**SELECTION**.
# Thinking of Downgrading



## livingword26 (Nov 4, 2007)

This is a 10 gallon tank with diy co2. It has 2 18 watt
t-8 flourescent tubes, one 6700k and and aqueon 8000k, in a homemade fixture with aluminum tape for a reflective surface. I have 2 low flow HOB filters, one of which I use to distribute my co2. I know this is not efficient way to add co2, but I am getting good growth, and pearling. I recently seemed to have, at least temporarily, beaten BBA with Flourish excel and massive water changes. I am dosing dry potassium nitrate, flourish potassium, flourish excel and flourish. I would like to drop the co2, and slow things down so I don't have to do so much trimming, but I am unsure if I would need to shut off one of the lights also. I am also unsure how my plants would react to this. Any input would be appreciated. Thanks

Ludwigia palustris
Money Wort
Brizilian Pennywort
Christmas moss
Dwarf Hair grass

4 Danios
2 Amono shrimp
1 Cherry shrimp
2 Ghost shrimp
misc. snails.


----------



## Tex Gal (Nov 1, 2007)

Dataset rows
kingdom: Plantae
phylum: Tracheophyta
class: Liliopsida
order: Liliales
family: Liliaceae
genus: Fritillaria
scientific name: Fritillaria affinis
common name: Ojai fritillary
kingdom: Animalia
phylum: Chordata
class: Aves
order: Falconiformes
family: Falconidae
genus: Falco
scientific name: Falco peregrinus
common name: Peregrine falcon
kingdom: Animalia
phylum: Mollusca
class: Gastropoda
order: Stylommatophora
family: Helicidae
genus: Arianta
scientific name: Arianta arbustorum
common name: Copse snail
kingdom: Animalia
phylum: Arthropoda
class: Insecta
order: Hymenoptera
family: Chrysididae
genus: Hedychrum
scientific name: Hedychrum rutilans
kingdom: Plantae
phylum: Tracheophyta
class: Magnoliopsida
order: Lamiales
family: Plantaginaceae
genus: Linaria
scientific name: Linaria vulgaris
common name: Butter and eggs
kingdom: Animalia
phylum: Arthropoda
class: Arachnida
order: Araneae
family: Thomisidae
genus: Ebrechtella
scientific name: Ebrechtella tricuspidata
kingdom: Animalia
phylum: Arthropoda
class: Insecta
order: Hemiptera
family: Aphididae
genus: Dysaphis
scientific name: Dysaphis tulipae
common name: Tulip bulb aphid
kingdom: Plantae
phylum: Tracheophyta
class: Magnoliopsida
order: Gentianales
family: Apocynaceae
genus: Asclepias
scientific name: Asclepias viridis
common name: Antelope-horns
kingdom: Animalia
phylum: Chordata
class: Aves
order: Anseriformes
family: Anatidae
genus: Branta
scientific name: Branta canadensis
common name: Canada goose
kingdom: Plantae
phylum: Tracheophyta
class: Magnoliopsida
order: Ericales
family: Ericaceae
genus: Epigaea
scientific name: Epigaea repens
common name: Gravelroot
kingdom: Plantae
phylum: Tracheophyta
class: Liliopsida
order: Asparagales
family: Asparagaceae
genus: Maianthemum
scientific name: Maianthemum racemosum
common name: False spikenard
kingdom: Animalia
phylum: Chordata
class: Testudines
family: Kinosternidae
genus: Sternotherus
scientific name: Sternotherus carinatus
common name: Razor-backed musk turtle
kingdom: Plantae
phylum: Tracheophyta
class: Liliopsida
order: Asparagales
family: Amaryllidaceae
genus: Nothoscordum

**TASKS AND EXERCISES**.
[1] Can you output the dataset rows as a numbered list, leaving out blank lines, for the part that opens with the line containing "common name: Antelope-horns" and closes with the line containing "common name: Razor-backed musk turtle"?
[2] What comes next in the forum thread about dropping CO2 from the 10-gallon planted tank? Write the continuation from where it stops.

**TASK ANSWERS**.
[1]
1. common name: Antelope-horns
2. kingdom: Animalia
3. phylum: Chordata
4. class: Aves
5. order: Anseriformes
6. family: Anatidae
7. genus: Branta
8. scientific name: Branta canadensis
9. common name: Canada goose
10. kingdom: Plantae
11. phylum: Tracheophyta
12. class: Magnoliopsida
13. order: Ericales
14. family: Ericaceae
15. genus: Epigaea
16. scientific name: Epigaea repens
17. common name: Gravelroot
18. kingdom: Plantae
19. phylum: Tracheophyta
20. class: Liliopsida
21. order: Asparagales
22. family: Asparagaceae
23. genus: Maianthemum
24. scientific name: Maianthemum racemosum
25. common name: False spikenard
26. kingdom: Animalia
27. phylum: Chordata
28. class: Testudines
29. family: Kinosternidae
30. genus: Sternotherus
31. scientific name: Sternotherus carinatus
32. common name: Razor-backed musk turtle

[2]
I think you could drop your CO2. None of your plants_ require_ CO2 You may need to adjust your photo period or the height of your light. Just play with it and see how you do.


----------



## livingword26 (Nov 4, 2007)

Thanks for the reply Tex Gal. My lights are kind of fixed, they are mounted above the tank about 6 inches from bulb to glass top. I guess my fear with shutting down the CO2 is algae control.


----------



## davemonkey (Mar 29, 2008)

Since your lights are fixed, maybe reduce you photoperiod by a couple hours and then gradually build it back up. You also will want to reduce the ferts just a bit...and you could gradually increase those as well until you start seeing algae issues.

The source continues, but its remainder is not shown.